• [Task goal] Transcription, pictures excluded: write out the data below exactly.

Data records

>>>

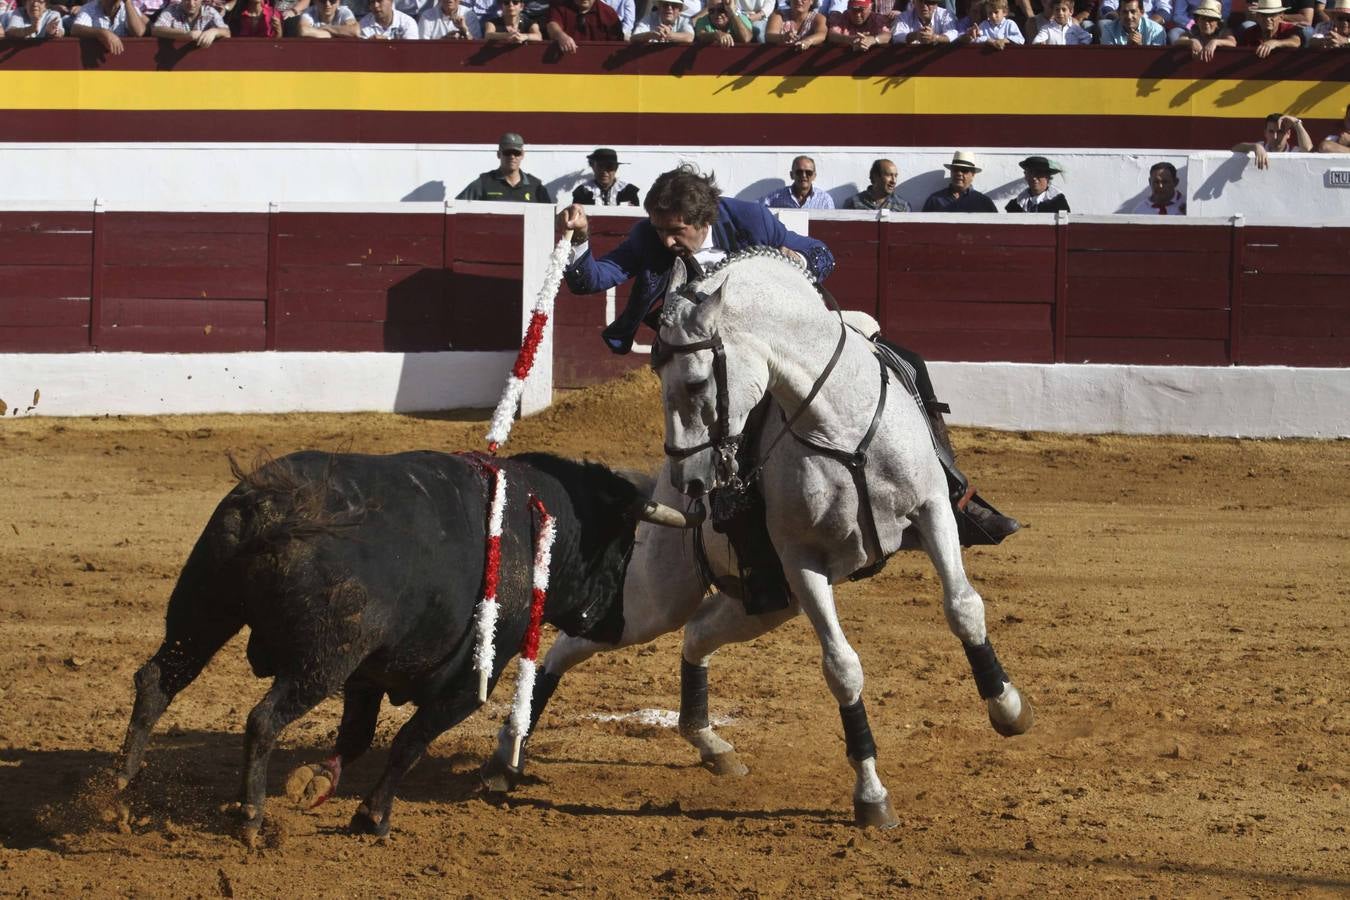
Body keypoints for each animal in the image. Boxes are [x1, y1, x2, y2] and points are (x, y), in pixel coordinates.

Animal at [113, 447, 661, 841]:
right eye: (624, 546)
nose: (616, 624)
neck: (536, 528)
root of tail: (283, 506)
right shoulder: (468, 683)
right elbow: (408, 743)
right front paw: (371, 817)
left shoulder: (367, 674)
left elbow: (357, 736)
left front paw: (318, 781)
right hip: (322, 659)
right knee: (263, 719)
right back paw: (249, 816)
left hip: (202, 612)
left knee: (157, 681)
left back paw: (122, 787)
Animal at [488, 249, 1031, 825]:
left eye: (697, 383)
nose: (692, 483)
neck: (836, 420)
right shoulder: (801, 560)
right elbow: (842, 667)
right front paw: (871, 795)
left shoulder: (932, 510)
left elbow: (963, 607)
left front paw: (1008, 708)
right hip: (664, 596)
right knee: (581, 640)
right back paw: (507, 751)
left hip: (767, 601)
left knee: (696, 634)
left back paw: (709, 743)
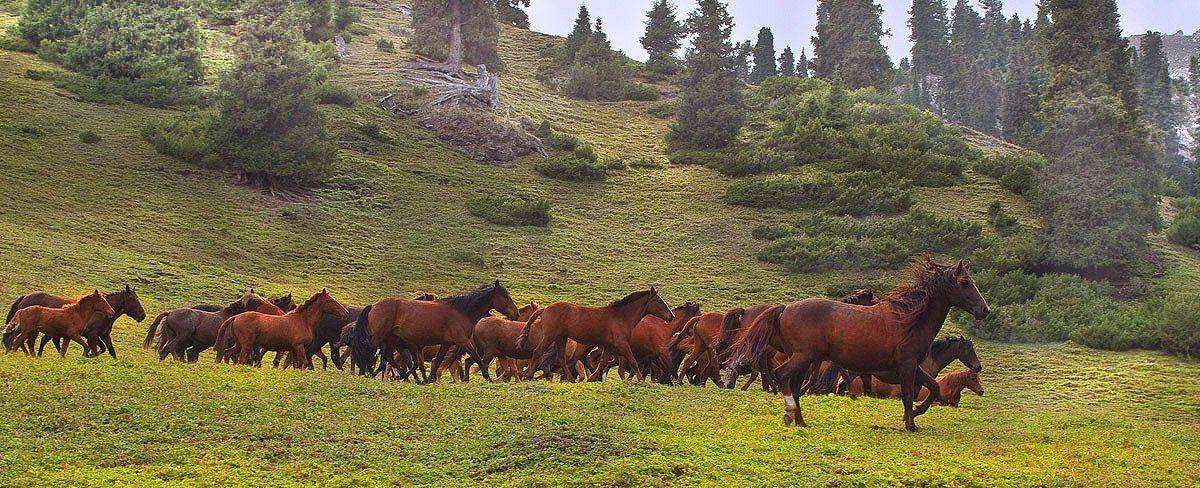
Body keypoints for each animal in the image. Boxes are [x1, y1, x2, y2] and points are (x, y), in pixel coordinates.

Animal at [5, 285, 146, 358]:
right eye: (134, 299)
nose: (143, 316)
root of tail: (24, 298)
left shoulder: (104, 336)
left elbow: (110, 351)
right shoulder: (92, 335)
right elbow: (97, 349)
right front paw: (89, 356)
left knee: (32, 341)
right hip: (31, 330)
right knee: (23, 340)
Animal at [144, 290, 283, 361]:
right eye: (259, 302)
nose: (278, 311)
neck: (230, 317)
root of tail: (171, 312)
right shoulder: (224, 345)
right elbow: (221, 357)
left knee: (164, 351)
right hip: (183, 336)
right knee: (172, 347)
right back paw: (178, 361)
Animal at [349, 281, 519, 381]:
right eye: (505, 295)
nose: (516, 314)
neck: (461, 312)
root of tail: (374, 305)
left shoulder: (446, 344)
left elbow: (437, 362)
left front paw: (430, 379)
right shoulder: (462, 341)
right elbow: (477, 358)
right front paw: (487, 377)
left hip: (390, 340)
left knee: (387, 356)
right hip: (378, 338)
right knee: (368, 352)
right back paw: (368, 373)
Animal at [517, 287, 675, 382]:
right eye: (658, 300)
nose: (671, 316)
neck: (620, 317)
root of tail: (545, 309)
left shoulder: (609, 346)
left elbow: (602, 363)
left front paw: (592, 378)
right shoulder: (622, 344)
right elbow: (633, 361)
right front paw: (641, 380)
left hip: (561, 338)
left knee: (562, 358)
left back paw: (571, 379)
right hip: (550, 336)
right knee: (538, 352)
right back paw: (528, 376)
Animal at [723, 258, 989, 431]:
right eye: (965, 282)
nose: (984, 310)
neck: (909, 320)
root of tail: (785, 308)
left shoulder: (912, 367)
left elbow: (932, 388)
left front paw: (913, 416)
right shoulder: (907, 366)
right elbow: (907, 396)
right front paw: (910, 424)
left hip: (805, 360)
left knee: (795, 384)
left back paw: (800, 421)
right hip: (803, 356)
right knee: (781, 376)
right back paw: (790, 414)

<<<

• [Response area]
Body keypoints for each animal in the image. Boxes are [x1, y1, x2, y2] and points are (x, y), in pixel coordinates.

Animal at [113, 447, 661, 841]:
right eye: (624, 546)
nose: (616, 624)
neck: (536, 528)
root of tail: (283, 506)
right shoulder: (468, 683)
right elbow: (408, 743)
right front paw: (371, 817)
left shoulder: (367, 674)
left elbow: (357, 736)
left front paw: (318, 781)
right hip: (322, 659)
right knee: (263, 719)
right back paw: (249, 816)
left hip: (202, 612)
left knee: (157, 681)
left back paw: (122, 787)
Animal at [488, 249, 1031, 825]:
left eye: (697, 383)
nose: (692, 483)
neck: (836, 420)
right shoulder: (801, 560)
right elbow: (842, 667)
right front paw: (871, 795)
left shoulder: (932, 510)
left elbow: (963, 607)
left front paw: (1008, 708)
right hip: (664, 596)
right knee: (581, 640)
right back paw: (507, 751)
left hip: (767, 601)
left knee: (696, 634)
left back paw: (709, 743)
Body keypoints for each animal in the image. Boxes are [x1, y1, x2, y2] and points are (x, y), in pixel coordinates.

Animal at [5, 285, 146, 358]:
right eye: (134, 299)
nose: (143, 316)
root of tail: (24, 298)
left shoulder: (104, 336)
left elbow: (110, 351)
right shoulder: (92, 335)
right elbow: (97, 349)
right front paw: (89, 356)
left knee: (32, 341)
right hip: (31, 330)
right knee: (23, 340)
Animal at [144, 290, 283, 361]:
right eye: (259, 302)
nose: (278, 311)
neck: (230, 317)
root of tail: (171, 312)
right shoulder: (224, 345)
right elbow: (221, 357)
left knee: (164, 351)
right hip: (183, 336)
right knee: (172, 347)
right back paw: (178, 361)
Animal at [349, 281, 519, 381]:
right eye: (505, 295)
nose: (516, 314)
neck: (461, 312)
root of tail: (374, 305)
left shoulder: (446, 344)
left elbow: (437, 362)
left front paw: (430, 379)
right shoulder: (462, 341)
right elbow: (477, 358)
right front paw: (487, 377)
left hip: (390, 340)
left knee: (387, 356)
right hip: (378, 338)
right knee: (368, 352)
right back paw: (368, 373)
Animal at [517, 287, 675, 382]:
right eye: (658, 300)
nose: (671, 316)
neck: (620, 317)
root of tail: (545, 309)
left shoulder: (609, 346)
left elbow: (602, 363)
left front paw: (592, 378)
right shoulder: (622, 344)
right elbow: (633, 361)
right front paw: (641, 380)
left hip: (561, 338)
left knee: (562, 358)
left back paw: (571, 379)
right hip: (550, 336)
right knee: (538, 352)
right back paw: (528, 376)
Animal at [723, 258, 989, 431]:
right eye: (965, 282)
nose: (984, 310)
neck: (909, 320)
root of tail: (785, 308)
left shoulder: (912, 367)
left elbow: (932, 388)
left front paw: (913, 416)
right shoulder: (907, 366)
right elbow: (907, 396)
right front paw: (910, 424)
left hip: (805, 360)
left knee: (795, 384)
left back paw: (800, 421)
right hip: (803, 356)
right knee: (781, 376)
right back paw: (790, 414)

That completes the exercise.